Mentre la maggioranza in parlamento prova a serrare i ranghi, e ad allargarsi marcando un profilo politico più stringente, i primi effetti di questi mutamenti sembrano precipitare nelle vicende amministrative della capitale.

Virginia Raggi prova a cogliere il momento per rilanciare la sua (auto)candidatura e porsi al crocevia del percorso di riforma istituzionale sull’amministrazione della capitale. Così, mentre Giuseppe Conte riuniva il vertice di maggioranza, al Campidoglio si teneva la conferenza dei capigruppo sui poteri e i fondi per Roma. In questa sede, la sindaca annuncia la creazione di un tavolo che riunirebbe ogni due settimane parlamentari e capigruppo dell’Assemblea capitolina per discutere del riconoscimento di poteri speciali alla città metropolitana.

Secondo quanto trapela dal Campidoglio, il lavoro della «commissione tricamerale» proposta da Raggi si intreccerebbe a quello della commissione affari costituzionali (che alla camera è presieduta dal 5 Stelle Giuseppe Brescia) che a sua volta allargherebbe il confronto anche alle parti sociali tramite un programma di audizioni parlamentari. Poi c’è l’altro tema enorme al centro di questa partita, a cavallo tra la riforma dei poteri e la gestione del Recovery fund: quello delle risorse economiche per la capitale, i cui debiti sono ancora commissariati dal ministero delle finanze.

La mossa riguarda l’annosa (e trasversale) questione della governance di Roma. Avrebbe l’effetto di fornire una missione da compiere a Raggi in vista del secondo mandato e al tempo stesso conferirebbe al suo obiettivo un profilo istituzionale che potrebbe persino convincere il Partito democratico a entrare nella partita e mettere la parte le differenze in nome di un traguardo più vasto.
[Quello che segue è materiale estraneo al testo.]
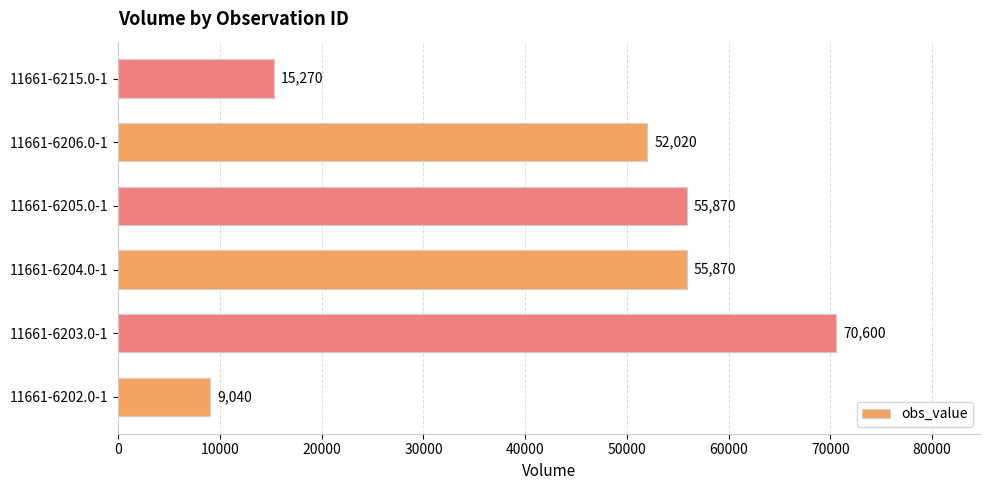

What is the smallest value displayed?

9040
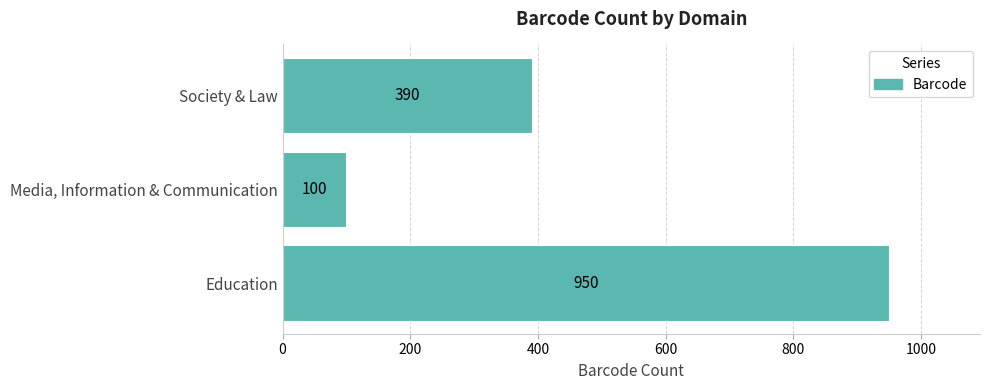

Reading bottom to top, extract all data points from this chart.

950	100	390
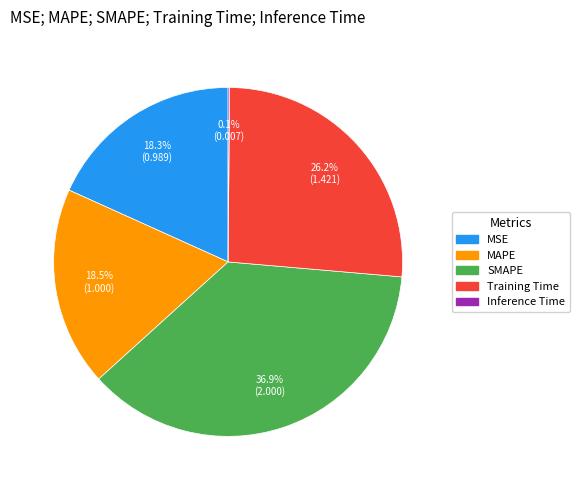

Which has a higher value, Training Time or SMAPE?

SMAPE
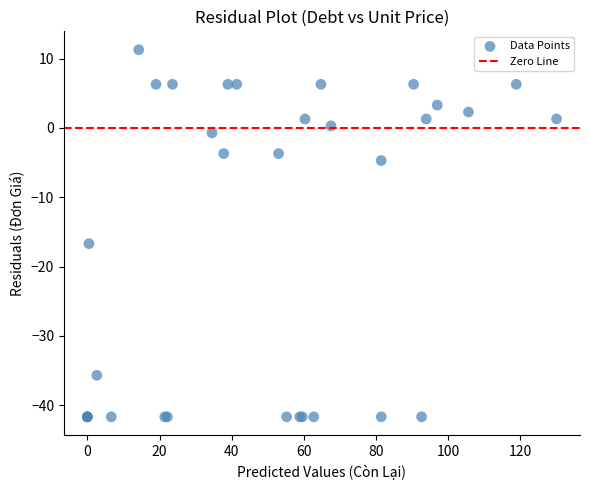

What Y value in the scatter plot is closest to -15?

-16.7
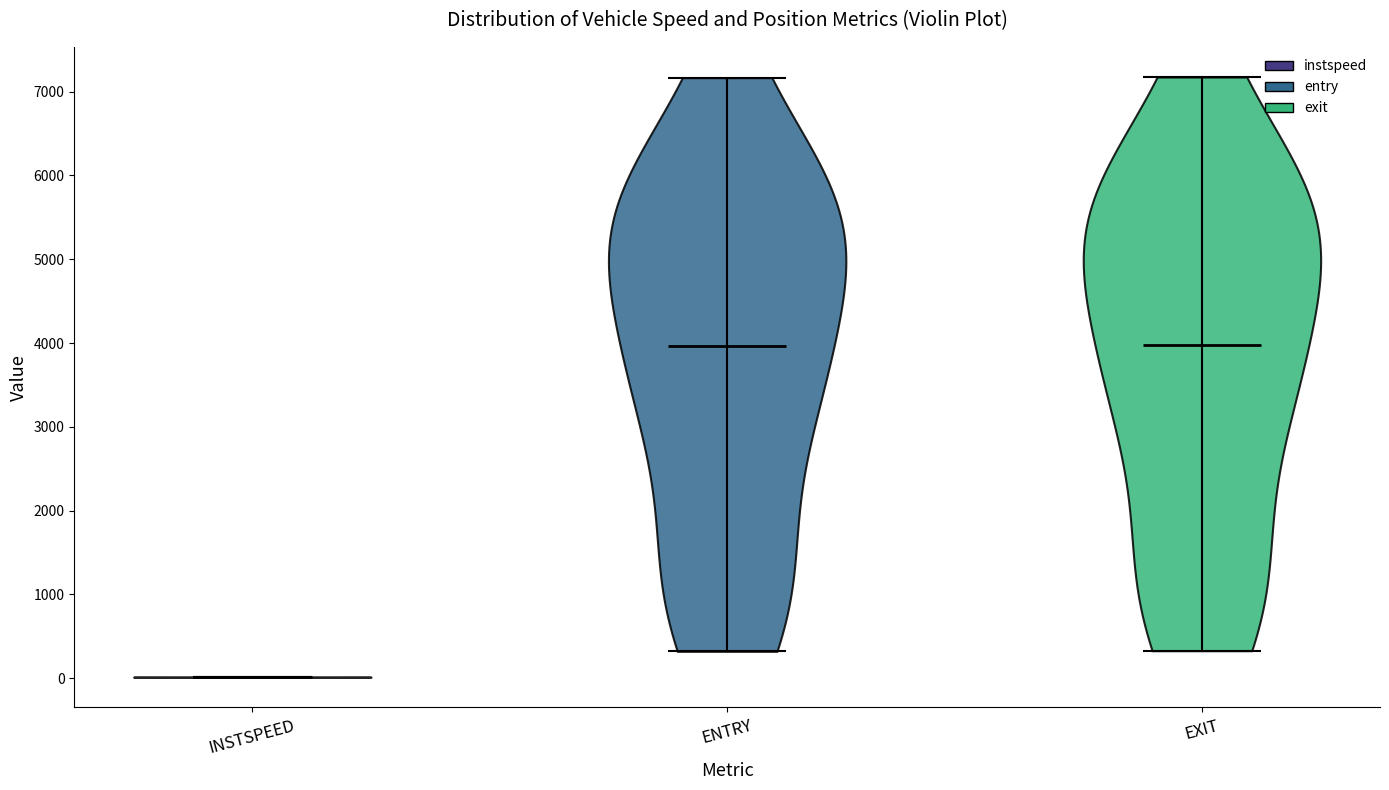

Reading left to right, read every violin against the y-axis: where its median line is, and the lowest and highest points it reaches. The values are not printed on the chart, so give them approximately, as read against the axis.

INSTSPEED: median line 0, lowest point 0, highest point 0
ENTRY: median line 4000, lowest point 300, highest point 7200
EXIT: median line 4000, lowest point 300, highest point 7200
Lo dice in qualche modo anche una figura non vicina alla sindaca come Marcello De Vito, presidente del consiglio comunale sospeso dal M5S mentre è in attesa di processo per corruzione, che descrive la traiettoria di un percorso che pare agganciarsi alla prossima consiliatura: «Non si tratta di un lavoro di pochi mesi ma siamo orgogliosi di averlo avviato, d’intesa con tutte le forze politiche – dice De Vito – È un impegno che resta, anche in campagna elettorale, per tutti i capigruppo, affinché la prossima consiliatura possa avere le basi per una città a cui sia riconosciuto lo status di Capitale».

Che si tratta di un tema scottante pare dimostrato anche dal fatto che Luigi Di Maio, che pure non ha ruoli formali di vertice nel M5S e da ministro degli esteri non avrebbe competenza sulla questione, brucia tutti sul tempo e fa da sponda a Raggi. «Condivido pienamente la proposta di Virginia di aprire un tavolo interistituzionale per discutere della riforma dei poteri per Roma Capitale. Credo che il governo debba dare un segnale di apertura in questo senso». Scende in campo anche Alessandro Di Battista, da tempo al fianco della sindaca: «Virginia Raggi chiede una cosa sacrosanta e lo fa seguendo la via del dialogo, della collaborazione, della democrazia. Oggi Roma è sul binario giusto. Manca l’ultimo miglio, mi auguro che in Parlamento tutte le forze politiche raccolgano questa proposta».

Si esprime pure Stefano Fassina: nella veste di consigliere comunale di Sinistra per Roma auspica che la prossima amministrazione romana porti il segno di una «consiliatura costituente».